Questions à traiter:
• A. Recopiez le passage du texte sur le cumul des mandats qui commence par « La seconde proposition » et se poursuit jusqu’à « à son niveau. ».
• B. Répondez aux questions suivantes d’après le texte sur le cumul des mandats :
(i) En quelle année le Sénat a-t-il adopté une proposition de loi sur ce sujet ?
(ii) Qui est le président du groupe socialiste ?
(iii) Combien de signatures d’électeurs le seuil proposé pour le référendum représenterait-il ?
• C. Indiquez si chacune des affirmations suivantes concorde avec le texte sur le cumul des mandats. Répondez par oui ou par non, en citant les mots du texte qui permettent de trancher.
(i) La réforme sur le cumul des mandats date de 2014.
(ii) Le RDSE soutient le retour du cumul des mandats.
(iii) Le référendum d’initiative partagée a été introduit en 2008.

La demande du retour du cumul des mandats

« Gage d’une plus grande proximité des représentants de la nation avec les citoyens » selon François-Noël Buffet, le rétablissement de la possibilité de cumuler un mandat parlementaire avec un mandat exécutif local figure en tête des propositions. L’idée d’abroger la réforme de 2014 est portée depuis longtemps au Sénat, où une proposition de loi a été adoptée 2021.

Mais ce retour n’est soutenu que par sa majorité de droite et du centre, les groupes de gauche et le RDSE (Rassemblement Démocratique et Social Européen) ont réaffirmé ce 7 mai leur opposition à ce projet. Pour le président du groupe socialiste, Patrick Kanner, ce point constitue « une ligne rouge ».

Division par deux des signatures de citoyens requises pour l’organisation d’un référendum

La seconde proposition majeure du rapport consiste à faciliter le recours au référendum d’initiative partagée (RIP). Introduit par la révision constitutionnelle de 2008, ce nouvel outil de démocratie directe n’a pas jamais pu aboutir, malgré plusieurs tentatives. Principal écueil : le seuil trop élevé de signatures requises au sein du corps électoral pour aboutir à un référendum sur une proposition de loi. Les sénateurs proposent d’en abaisser le seuil de déclenchement, en requérant 1/20e et non plus 1/10e des signatures d’électeurs (soit 2,4 millions au lieu de 4,8 millions). Le seuil d’un cinquième des parlementaires (soit 185 sur 577) serait, lui, maintenu à son niveau.

[Entrées du jeu de données]

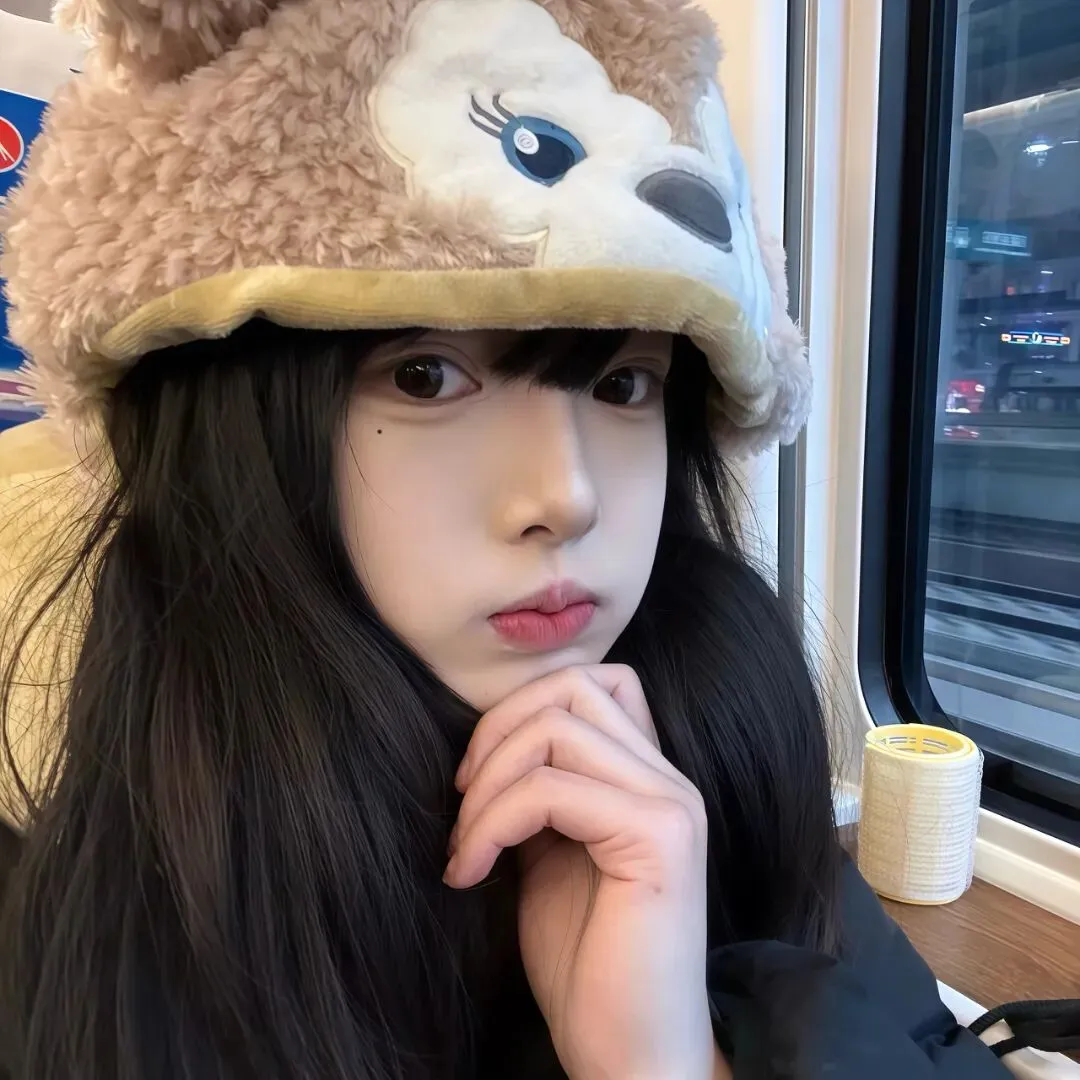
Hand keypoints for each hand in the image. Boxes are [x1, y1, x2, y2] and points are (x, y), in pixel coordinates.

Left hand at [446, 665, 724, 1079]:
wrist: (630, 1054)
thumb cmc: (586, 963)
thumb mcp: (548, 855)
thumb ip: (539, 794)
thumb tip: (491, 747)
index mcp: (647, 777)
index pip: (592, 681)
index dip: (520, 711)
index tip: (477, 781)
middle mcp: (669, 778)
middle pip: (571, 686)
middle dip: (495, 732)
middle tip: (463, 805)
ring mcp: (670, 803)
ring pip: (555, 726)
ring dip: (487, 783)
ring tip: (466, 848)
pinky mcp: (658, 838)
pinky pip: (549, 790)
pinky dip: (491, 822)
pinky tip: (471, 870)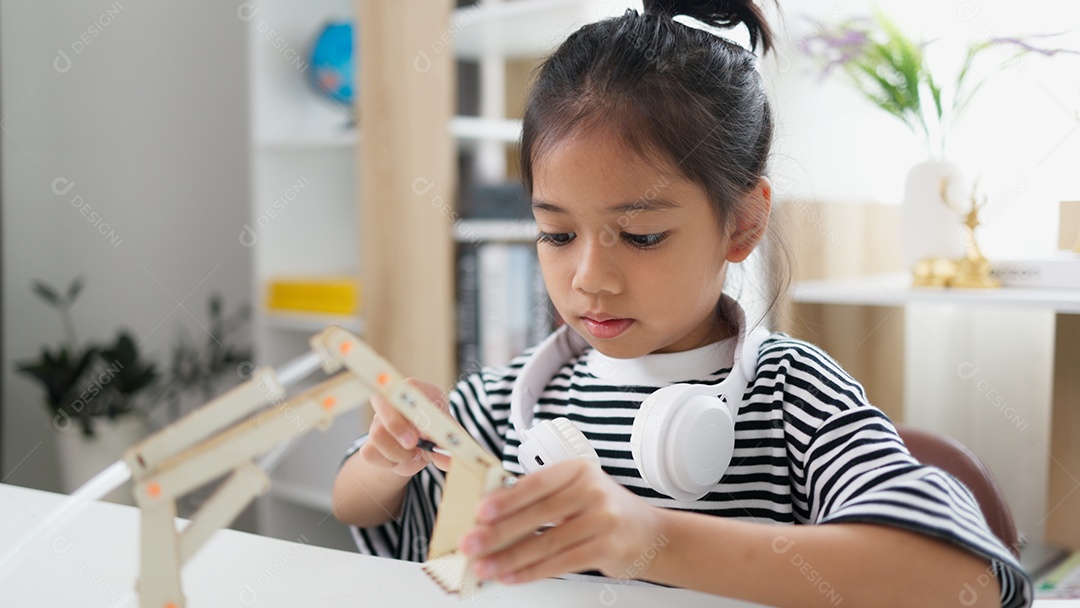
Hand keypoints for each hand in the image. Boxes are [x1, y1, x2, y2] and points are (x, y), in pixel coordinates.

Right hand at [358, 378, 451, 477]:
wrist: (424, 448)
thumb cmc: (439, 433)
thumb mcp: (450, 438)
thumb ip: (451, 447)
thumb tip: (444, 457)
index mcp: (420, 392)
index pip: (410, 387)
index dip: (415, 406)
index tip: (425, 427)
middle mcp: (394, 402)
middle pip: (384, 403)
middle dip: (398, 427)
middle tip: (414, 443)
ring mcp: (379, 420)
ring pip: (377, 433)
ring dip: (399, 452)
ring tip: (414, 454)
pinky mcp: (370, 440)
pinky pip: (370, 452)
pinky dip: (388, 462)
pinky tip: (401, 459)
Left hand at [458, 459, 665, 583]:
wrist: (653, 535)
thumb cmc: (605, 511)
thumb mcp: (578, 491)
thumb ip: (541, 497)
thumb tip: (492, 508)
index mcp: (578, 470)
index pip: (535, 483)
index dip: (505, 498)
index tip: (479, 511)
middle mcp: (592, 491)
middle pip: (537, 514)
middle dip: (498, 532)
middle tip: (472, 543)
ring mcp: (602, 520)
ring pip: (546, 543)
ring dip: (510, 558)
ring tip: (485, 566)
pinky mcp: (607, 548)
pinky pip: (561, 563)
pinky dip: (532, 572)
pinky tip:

Ensemble des réponses:
• A.
La seconde proposition majeure du rapport consiste à faciliter le recours au référendum d’initiative partagée (RIP). Introduit par la révision constitutionnelle de 2008, ce nouvel outil de démocratie directe n’a pas jamais pu aboutir, malgré plusieurs tentatives. Principal écueil : le seuil trop élevé de signatures requises au sein du corps électoral pour aboutir à un référendum sur une proposition de loi. Les sénateurs proposent d’en abaisser le seuil de déclenchement, en requérant 1/20e et non plus 1/10e des signatures d’électeurs (soit 2,4 millions au lieu de 4,8 millions). Le seuil d’un cinquième des parlementaires (soit 185 sur 577) serait, lui, maintenu à son niveau.

• B.
(i) En 2021.
(ii) Patrick Kanner.
(iii) 2,4 millions.

• C.
(i) Oui : « L’idée d’abroger la réforme de 2014 est portée depuis longtemps au Sénat ».
(ii) Non : « les groupes de gauche et le RDSE (Rassemblement Démocratique et Social Européen) ont réaffirmé ce 7 mai leur opposition à ce projet ».
(iii) Oui : « Introduit par la révision constitutionnelle de 2008 ».